S&P sees stable credit quality in Asia-Pacific region

MANILA, Philippines - American financial services company Standard & Poor’s (S&P) sees a broadly stable credit quality for the Asia-Pacific region the rest of 2015 despite weakness in China’s stock market.

In its recent report titled “The 2015 Global Credit Outlook for Banks: Mid-Year Update,” S&P said over 80 percent of the region’s 266 financial institutions have stable outlooks, with most of the remaining percentage having a negative outlook or negative credit watch placement.

“The possibility of upward ratings momentum for most financial institutions in Asia-Pacific is limited,” S&P added.

Key credit factors for Asia-Pacific banks this year include domestic economic trends in most jurisdictions supportive of continuing ratings stability; China’s equity market volatility that is manageable in terms of ratings on most financial institutions; and many Asia-Pacific governments remain supportive towards their banking sectors compared with cases in Western Europe and North America.

“We currently view the government as highly supportive toward private-sector systemically important banks in 14 out of 19 banking systems in Asia-Pacific. This situation stands in contrast to the industry trend in Western Europe toward diminishing government support,” the rating agency said.

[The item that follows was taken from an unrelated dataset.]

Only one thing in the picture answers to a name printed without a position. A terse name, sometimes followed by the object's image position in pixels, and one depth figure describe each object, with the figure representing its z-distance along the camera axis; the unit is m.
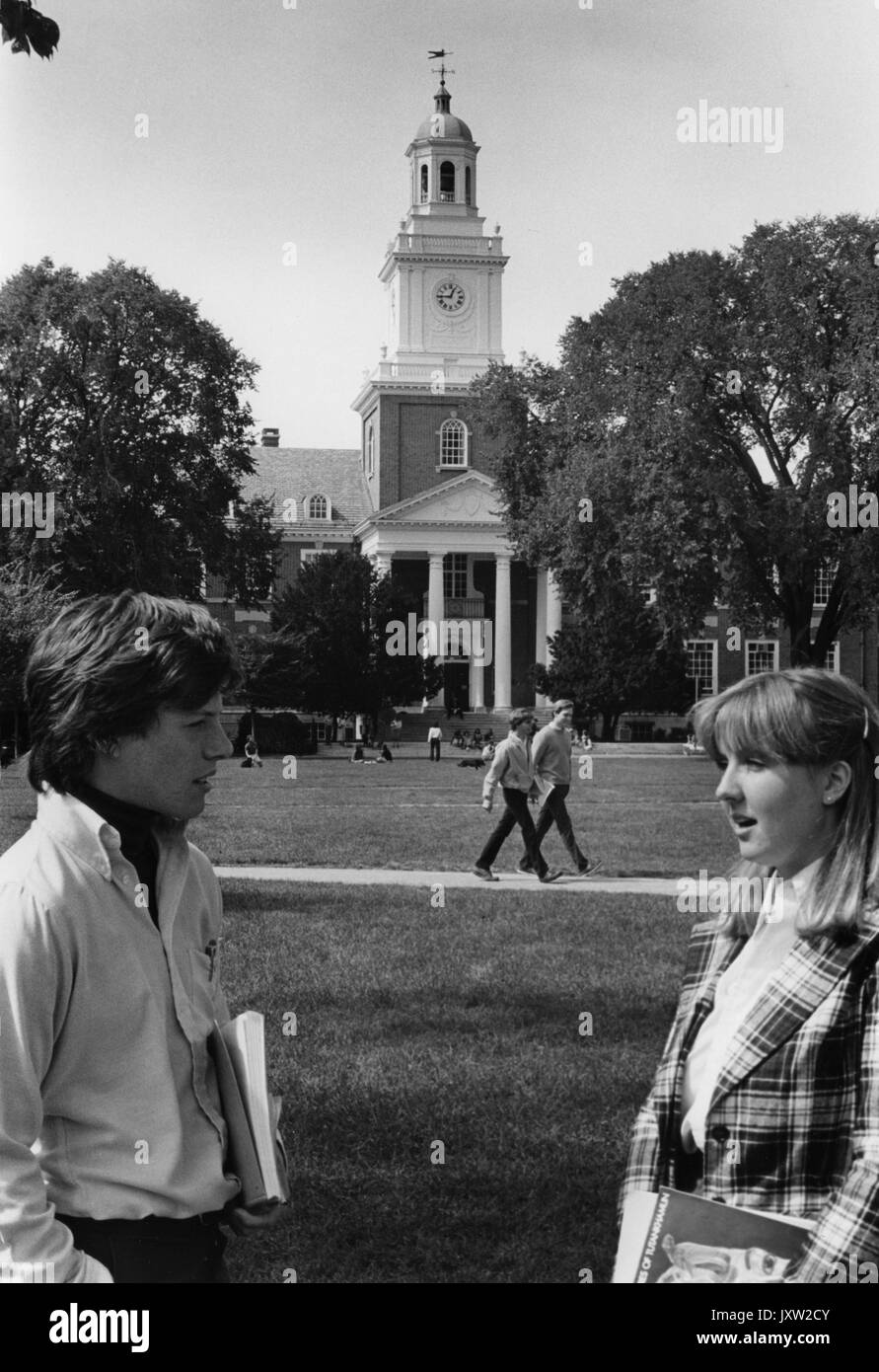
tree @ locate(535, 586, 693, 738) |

Moreover, S&P believes there is a low probability of an economic slowdown in most of the region’s banking systems and more positive external economic developments that may contribute to ratings stability in the remaining months of the year.

But S&P clarified the escalation of negative factors such as high private sector debt and property prices in some countries and a potential disorderly market response to US monetary policy tightening can change its views.

Nonetheless, the company said most other global risks appear manageable at current rating levels, noting  direct exposure to Greece is low for the region’s financial institutions.

S&P continues to monitor the impact of the Chinese market on the region’s credit quality.

“We believe that contagion risks from the sharp fall in China’s equity market to the rest of the Chinese financial system remain manageable, at least for the time being,” it said.

S&P added it will also look into declining collateral valuations, anticipated deterioration in Chinese banks’ consumer lending books, and banks’ financing Chinese securities firms’ margin lending businesses.